» **FRAGMENTO DEL DOCUMENTO**:

—————

los mismos discípulos les parecía increíble. No es de extrañar: es, desde
luego, “imposible”, al menos en el sentido de que algo así no reside ni en las
posibilidades de la capacidad humana ni en el entendimiento del ser humano, de
que es algo radicalmente distinto a todo lo que conocemos por experiencia
nosotros o cualquier persona. Y es que la resurrección de Jesús no es, en el
sentido bíblico y teológico, la “vivificación de un cadáver”: resucitación,
vuelta al estado original, a este mundo y a esta vida que terminará de nuevo
con la muerte; a los autores neotestamentarios, y en especial a Pablo, les
importa que no confundamos estas cosas. La “resurrección de Cristo” no es
ningún otro ‘milagro’ de la serie de prodigios a los que ya está acostumbrado
cada lector de la Biblia; con este concepto (si lo prefieren, imagen,
metáfora..., pues cada discurso sobre Dios depende de imágenes y metáforas)

—————

» **MATERIAL PROPORCIONADO**:
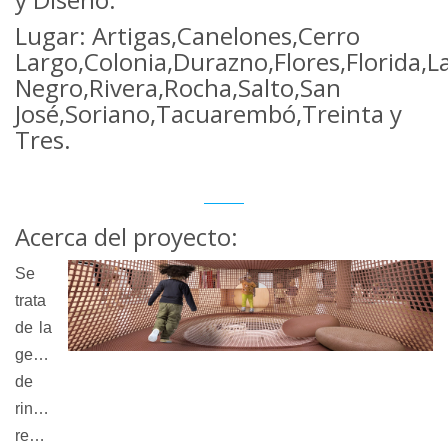
Lugar: Artigas,Canelones,Cerro
Largo,Colonia,Durazno,Flores,Florida,
Negro,Rivera,Rocha,Salto,San
José,Soriano,Tacuarembó,Treinta y
Tres.
Acerca del proyecto:
Se
trata
de la
generación
de
rincones
recreativos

—————

» **CONSIGNA**: Prosiga el fragmento sobre la resurrección de Jesús a partir de sus últimas palabras.

» **RESPUESTA A LA CONSIGNA**:
quiere decirse ‘mucho más’. Por eso
este anuncio -el evangelio de la Resurrección- exige de nosotros una respuesta
mucho más radical que simplemente el formarnos una determinada opinión sobre lo
que pasó con el cadáver de Jesús; es necesario ante todo hacer algo con nuestra
propia vida: también nosotros hemos de experimentar una profunda
transformación, en palabra de Pablo “morir con Cristo y resucitar de nuevo de
entre los muertos”. La fe en la resurrección incluye el valor de “cargar con la
cruz” y la decisión de “vivir en una vida nueva”; sólo entonces, si el
acontecimiento del que habla el relato pascual transforma nuestra existencia,
se convierte para nosotros en ‘evangelio’,
en palabra “llena de vida y fuerza”.
Es posible
leer el relato de la Pascua de dos modos absolutamente diferentes. Bien como ‘drama en dos actos’, en cuyo primer
acto un hombre justo e inocente es condenado y ejecutado, siendo en el
siguiente, el segundo, resucitado y aceptado por Dios. O como un drama en un
acto, en el que ambas versiones del relato se desarrollan simultáneamente.
Esa primera
lectura significa que la “resurrección” es un ‘final feliz’ y entonces todo el relato es un típico mito o un
cuento optimista que acaba bien. Semejante relato puedo escucharlo y pensar que
más o menos así habrá sido (algo que la gente confunde con la “fe”), o juzgar
que no debió ser así, que aquello no pasó de esa manera… o no pasó en absoluto
(y esto lo confunden con la “falta de fe”).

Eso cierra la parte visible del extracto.